[シドニー/シンガポール 26日 ロイター] - 中国の国境再開や規制緩和を受けて、中国企業が絡む合併・買収(M&A)や資金調達が増えるとの見方が浮上している。
これまでは新型コロナウイルスの流行や規制強化が重しとなっていたが、中国政府は民間部門の信頼回復と景気押し上げに動いており、案件のアドバイザーを務める金融機関や法律事務所の活動が再開しつつある。
投資銀行助言業務を手がけるBDAパートナーズのパートナー、マーク・ウェブスター氏は「戦略的なセクター、重要産業技術、オートメーション、半導体関連が海外案件の中心になるだろう」と指摘。「東南アジアなど、国内外ではヘルスケアへの関心も高まっている。特にインドネシアへの注目度が高い」と述べた。

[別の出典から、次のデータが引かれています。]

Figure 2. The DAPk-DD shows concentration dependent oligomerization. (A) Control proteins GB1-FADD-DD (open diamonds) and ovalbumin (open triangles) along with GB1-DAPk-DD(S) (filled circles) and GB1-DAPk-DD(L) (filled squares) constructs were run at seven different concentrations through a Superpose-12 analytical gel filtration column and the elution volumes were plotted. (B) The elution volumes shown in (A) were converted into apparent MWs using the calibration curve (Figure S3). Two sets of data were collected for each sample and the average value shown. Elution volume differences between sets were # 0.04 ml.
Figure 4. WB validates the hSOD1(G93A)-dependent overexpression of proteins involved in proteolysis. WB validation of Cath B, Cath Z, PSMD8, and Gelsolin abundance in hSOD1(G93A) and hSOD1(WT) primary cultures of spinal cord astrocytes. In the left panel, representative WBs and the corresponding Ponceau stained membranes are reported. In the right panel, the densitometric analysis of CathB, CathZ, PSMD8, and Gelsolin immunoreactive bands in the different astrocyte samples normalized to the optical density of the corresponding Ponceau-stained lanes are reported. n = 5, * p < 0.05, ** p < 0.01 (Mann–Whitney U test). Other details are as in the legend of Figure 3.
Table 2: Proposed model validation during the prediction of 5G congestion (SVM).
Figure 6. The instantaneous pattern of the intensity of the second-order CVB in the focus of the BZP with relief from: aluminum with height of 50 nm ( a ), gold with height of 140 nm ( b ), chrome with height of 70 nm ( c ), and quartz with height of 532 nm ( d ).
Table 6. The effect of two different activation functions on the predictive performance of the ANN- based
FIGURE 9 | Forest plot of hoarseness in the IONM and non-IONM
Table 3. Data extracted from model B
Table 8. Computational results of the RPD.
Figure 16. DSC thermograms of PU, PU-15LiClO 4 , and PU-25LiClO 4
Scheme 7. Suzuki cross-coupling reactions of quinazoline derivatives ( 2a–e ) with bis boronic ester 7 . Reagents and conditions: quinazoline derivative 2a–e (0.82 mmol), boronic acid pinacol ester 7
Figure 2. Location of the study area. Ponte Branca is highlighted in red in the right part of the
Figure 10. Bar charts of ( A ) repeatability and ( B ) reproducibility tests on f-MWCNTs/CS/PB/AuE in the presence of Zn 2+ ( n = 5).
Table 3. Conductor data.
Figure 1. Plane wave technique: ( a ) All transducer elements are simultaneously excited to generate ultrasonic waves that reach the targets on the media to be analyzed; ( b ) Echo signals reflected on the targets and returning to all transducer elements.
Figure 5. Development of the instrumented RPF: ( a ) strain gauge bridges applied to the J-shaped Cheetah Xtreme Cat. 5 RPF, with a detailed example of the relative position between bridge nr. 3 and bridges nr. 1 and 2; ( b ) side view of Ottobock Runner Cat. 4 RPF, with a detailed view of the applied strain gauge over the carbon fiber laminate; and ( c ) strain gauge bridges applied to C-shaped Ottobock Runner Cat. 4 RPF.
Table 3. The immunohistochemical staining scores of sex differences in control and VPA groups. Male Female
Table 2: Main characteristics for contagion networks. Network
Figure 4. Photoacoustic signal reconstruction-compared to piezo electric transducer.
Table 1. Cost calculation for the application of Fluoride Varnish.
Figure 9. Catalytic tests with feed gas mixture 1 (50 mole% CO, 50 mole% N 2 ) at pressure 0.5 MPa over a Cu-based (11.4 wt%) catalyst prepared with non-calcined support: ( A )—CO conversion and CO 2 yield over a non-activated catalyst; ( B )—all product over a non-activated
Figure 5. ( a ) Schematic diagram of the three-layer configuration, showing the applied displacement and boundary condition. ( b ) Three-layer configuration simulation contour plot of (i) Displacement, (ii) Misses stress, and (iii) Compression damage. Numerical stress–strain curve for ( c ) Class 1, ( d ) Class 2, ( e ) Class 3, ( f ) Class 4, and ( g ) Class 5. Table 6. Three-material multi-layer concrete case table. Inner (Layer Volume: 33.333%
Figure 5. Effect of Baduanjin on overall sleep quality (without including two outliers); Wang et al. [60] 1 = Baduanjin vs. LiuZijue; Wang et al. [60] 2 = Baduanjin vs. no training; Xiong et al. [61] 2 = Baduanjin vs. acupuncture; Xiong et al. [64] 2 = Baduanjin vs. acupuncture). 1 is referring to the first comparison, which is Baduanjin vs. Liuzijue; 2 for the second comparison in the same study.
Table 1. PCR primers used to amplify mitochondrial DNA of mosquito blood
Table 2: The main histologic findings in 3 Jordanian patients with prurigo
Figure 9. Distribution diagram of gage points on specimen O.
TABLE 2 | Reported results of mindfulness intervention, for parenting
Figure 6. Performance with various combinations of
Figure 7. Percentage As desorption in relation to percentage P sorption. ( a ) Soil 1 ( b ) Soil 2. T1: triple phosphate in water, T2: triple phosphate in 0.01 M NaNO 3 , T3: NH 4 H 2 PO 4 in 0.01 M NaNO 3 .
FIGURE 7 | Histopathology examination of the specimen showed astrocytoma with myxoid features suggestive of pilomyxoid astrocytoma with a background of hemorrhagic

外交関係改善への期待からオーストラリアへの関心も高まっている。天斉リチウムはオーストラリアの鉱山会社エッセンシャル・メタルズの買収を提案した。
リフィニティブのデータによると、中国企業が絡むM&Aは昨年半減し、2006年以来の低水準となった。
法律事務所デービス・ポークの資本市場パートナー、Li He氏は「ここ2─3週間で企業から提案の要請が急増している。移動規制の撤廃だけでなく、経済再開が資本市場にとってプラスになるとの見方が出ている」と述べた。同氏は、今月8日の国境再開直後に北京に出張し、クライアントと面会したという。
国境再開に加え、規制も緩和される方向にある。中国では規制強化で過去1年半、企業の海外上場がストップ。ハイテク産業も多くの規制に圧迫されていた。
香港から中国本土への移動も約3年間、厳しく制限されていた。金融機関や法律事務所のアドバイザーは、以前は毎週のように本土に出張することが珍しくなかった。
中国の投資銀行CICCの中国越境M&A担当トップ、Bagrin Angelov氏は、国境再開によりプライベートエクイティ(PE)が絡む案件が年内に回復する可能性があると指摘。「経済再開により、PEが海外資産を中国人投資家に売却するケースが増えるだろう」と述べた。